A voltage \( v = v_0 \sin \omega t \) applied to a circuit drives a current \( i = i_0 \sin (\omega t + \phi) \) in the circuit. The average power consumed in the circuit over a cycle is:

• A. Zero
• B. \( i_0 v_0 \cos \phi \)
• C. \( \frac{i_0 v_0}{2} \)
• D. \( \frac{i_0 v_0}{2} \cos \phi \)

Hint:

In AC circuits, the power factor \( \cos \phi \) determines the actual power consumption. It accounts for phase differences between voltage and current.

Answer 1

The Correct Option is D

This problem concerns the calculation of average power dissipated in an AC circuit over a full cycle. In an AC circuit, voltage and current are defined as follows:

Voltage: \( v = v_0 \sin \omega t \)

Current: \( i = i_0 \sin (\omega t + \phi) \)

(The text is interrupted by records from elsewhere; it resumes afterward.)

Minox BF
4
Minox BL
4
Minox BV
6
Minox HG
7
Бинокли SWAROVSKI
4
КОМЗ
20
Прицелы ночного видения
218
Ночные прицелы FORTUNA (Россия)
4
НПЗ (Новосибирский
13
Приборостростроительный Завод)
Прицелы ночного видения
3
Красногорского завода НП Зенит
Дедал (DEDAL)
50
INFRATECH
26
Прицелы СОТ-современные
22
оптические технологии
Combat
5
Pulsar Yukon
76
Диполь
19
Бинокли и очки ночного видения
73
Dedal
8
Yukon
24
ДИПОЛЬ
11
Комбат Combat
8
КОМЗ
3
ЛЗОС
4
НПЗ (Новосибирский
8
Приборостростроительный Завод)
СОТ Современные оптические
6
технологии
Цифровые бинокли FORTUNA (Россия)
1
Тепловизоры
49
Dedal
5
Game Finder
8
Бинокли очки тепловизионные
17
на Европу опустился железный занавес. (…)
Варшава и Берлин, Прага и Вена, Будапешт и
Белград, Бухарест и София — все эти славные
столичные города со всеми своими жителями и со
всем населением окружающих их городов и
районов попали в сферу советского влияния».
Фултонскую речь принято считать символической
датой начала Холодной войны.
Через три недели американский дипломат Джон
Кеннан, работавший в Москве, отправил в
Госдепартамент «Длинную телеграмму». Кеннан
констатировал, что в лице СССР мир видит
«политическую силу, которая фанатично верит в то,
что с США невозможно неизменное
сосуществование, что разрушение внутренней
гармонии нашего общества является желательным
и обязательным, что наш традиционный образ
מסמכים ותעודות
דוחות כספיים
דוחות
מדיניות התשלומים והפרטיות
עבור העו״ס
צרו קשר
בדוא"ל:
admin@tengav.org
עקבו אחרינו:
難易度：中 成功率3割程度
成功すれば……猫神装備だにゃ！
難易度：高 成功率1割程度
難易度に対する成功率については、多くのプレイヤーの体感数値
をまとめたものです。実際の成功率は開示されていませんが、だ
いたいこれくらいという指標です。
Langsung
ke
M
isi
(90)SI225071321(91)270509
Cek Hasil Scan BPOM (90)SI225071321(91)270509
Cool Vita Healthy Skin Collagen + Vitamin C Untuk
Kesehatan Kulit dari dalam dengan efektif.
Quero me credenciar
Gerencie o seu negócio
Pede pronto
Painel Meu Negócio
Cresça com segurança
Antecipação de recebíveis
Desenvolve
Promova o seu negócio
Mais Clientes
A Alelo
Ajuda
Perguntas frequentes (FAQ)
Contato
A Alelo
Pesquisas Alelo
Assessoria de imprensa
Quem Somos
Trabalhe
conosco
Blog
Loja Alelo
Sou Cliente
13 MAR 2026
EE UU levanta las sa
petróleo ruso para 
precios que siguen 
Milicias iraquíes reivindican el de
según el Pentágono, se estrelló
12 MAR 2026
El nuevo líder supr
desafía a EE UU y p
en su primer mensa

The average power \( P \) is determined by the integral:

\( P = \frac{1}{T} \int_0^T v \cdot i \, dt \)

Where \( T \) represents the waveform's period. Substituting the voltage and current expressions yields:

\( P = \frac{1}{T} \int_0^T v_0 \sin \omega t \cdot i_0 \sin (\omega t + \phi) \, dt \)

\( = \frac{v_0 i_0}{T} \int_0^T \sin \omega t \cdot \sin (\omega t + \phi) \, dt \)

Applying the trigonometric identity \( \sin A \sin B = \frac{1}{2} [\cos(A-B) - \cos(A+B)] \), we get:

\( \sin \omega t \sin (\omega t + \phi) = \frac{1}{2}[\cos(\phi) - \cos(2\omega t + \phi)] \)

Substituting this back into the power equation:

\( P = \frac{v_0 i_0}{2T} \left( \int_0^T \cos \phi \, dt - \int_0^T \cos(2\omega t + \phi) \, dt \right) \)

Given that \( \cos(\phi) \) is a constant with respect to \( t \) and the integral of a cosine function over a complete period is zero:

\( \int_0^T \cos(2\omega t + \phi) \, dt = 0 \)

\( \int_0^T \cos \phi \, dt = T \cos \phi \)

Therefore, the average power is:

\( P = \frac{v_0 i_0}{2} \cos \phi \)

Consequently, the average power consumed in the circuit over a cycle is \( \frac{i_0 v_0}{2} \cos \phi \).